What should you do then?

If you help build some­thing im­por­tant and im­pact­ful, call it X, it’s easy to slip in­to year af­ter year of be­ing the world’s great­est ex­pert on X, and when X isn’t im­por­tant and im­pact­ful any more, you’re in a bad place. – Tim Bray

You have choices:

  1. Stick with jobs in Technology X. In many cases, particularly around enterprise software (and even legacy hardware) there’s a market for those skills long after the technology is no longer a leader, because large companies can be slow to migrate. But, in the end, they always do, and you’ll be competing with other people who have made this same choice, for a shrinking pool of jobs. (And, in the meantime, clinging obstinately to a dying technology doesn’t look good on your resumé). People live longer than technologies do. What are your odds?
  2. Try to fix Technology X to beat Y. This may be a way to protect your sunk costs in a project, and others who have invested in X will be cheering you on (you might be saving their jobs, too). If you choose to go this route, set yourself a deadline or a budget cap – and stick to it. Be prepared to be honest with yourself when you reach the point where you are simply “throwing good money after bad.”
  3. Try to pretend that Technology X is still important to the market – and, worse, to your employer. This may be part of the reason for the stickiness of enterprise software: no one wants to upgrade themselves out of a job, so they argue for the relevance of Technology X long after a change would be in the best interests of their company. But this is only a stalling tactic. At some point, that decision will no longer be yours to make (even if you’re the CIO). And the skills you have been defending will be even less useful in a job market that has long since moved on. (Not to mention: this tactic is dishonest and unprofessional.)
  4. Learn Technology Y. Or, better yet, leapfrog to Technology Z, if you’re smart enough to spot it coming. Anyway: change. Learn. You have the skills and temperament to excel at a new thing – you’ve already proved you were brilliant at the old thing. And they may not be as different as you think.

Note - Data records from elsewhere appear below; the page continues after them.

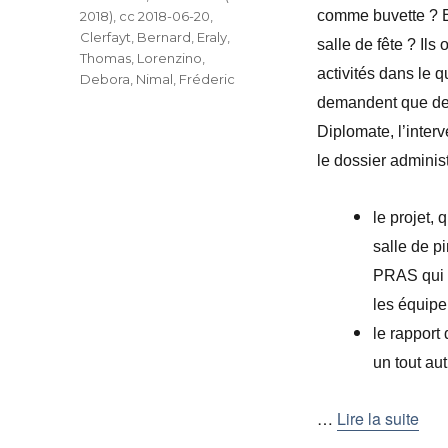
comme buvette ? Et
2018)
,
cc 2018-06-20
,
Clerfayt, Bernard
,
Eraly,
salle de fête ? Il
Thomas
,
Lorenzino,
activités dans le 
Debora
,
Nimal, Fréderic
demandent que des
Diplomate, l’inter
le dossier administr
le projet,
salle de p
PRAS qui 
les équipe
le rapport
un tout aut
…
Lire la suite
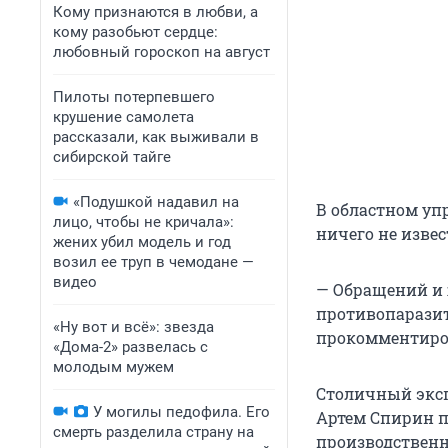
Кому признаются в любви, а
кому разобьют сердце:
любовный гороскоп на август
Пилоты потерпевшего
крушение самолета
рассказали, как выживали в
сибирской тайге
«Подушкой надавил на
В областном уп
лицо, чтобы не кричала»:
ничего не извес
жених убил модель и год
возил ее труп в чемодане —
видео
— Обращений и 
противопаразит
«Ну вот и всё»: звезда
прокомментиров
«Дома-2» развелась с
молодым мужем
Столичный экс
У могилы педофила. Его
Артем Спирин п
смерть разделила страну на
производствен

Yes, this last option is very hard. Not intellectually – you’re plenty smart enough to learn something new – but emotionally. You have put in years of effort, because you wanted to work on awesome technology. Maybe you were even one of its inventors, and your ego is invested in the fame that brought you. But… there’s always something newer and awesomer. Didn’t you originally get into technology because you wanted to do cool new things?

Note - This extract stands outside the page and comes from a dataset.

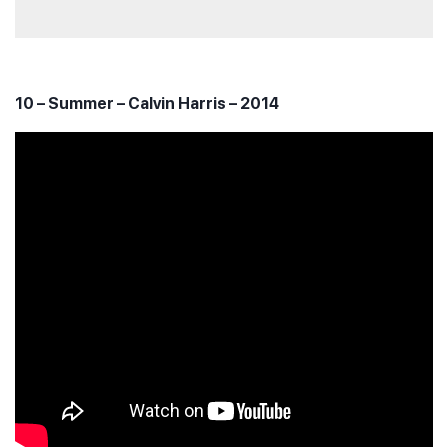
10 – Summer – Calvin Harris – 2014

Early in my career I saw that many supposed technologists were far better at clinging to the past than they were at moving into the future. By the time I was 21 I had decided that it would be better for me to live in the future than in the past, and to not just accept change and progress, but to actively seek it out. Now, 35 years after that decision, I can see that I chose the most interesting fork in the road.Jeff Barr


photo by Brendan Gregg, taken at the Computer History Museum. Thanks to Brendan also for important contributions to this piece.

3 comments

  1. Great article. Really puts things in perspective for me. I fully admit I’m clinging to the past, but not just for the technology. The people I work with really made it very comfortable to stay put instead of taking the risk of moving on (that and the fear of failure, given that I help to support a family and I’m scared of not being able to do that.)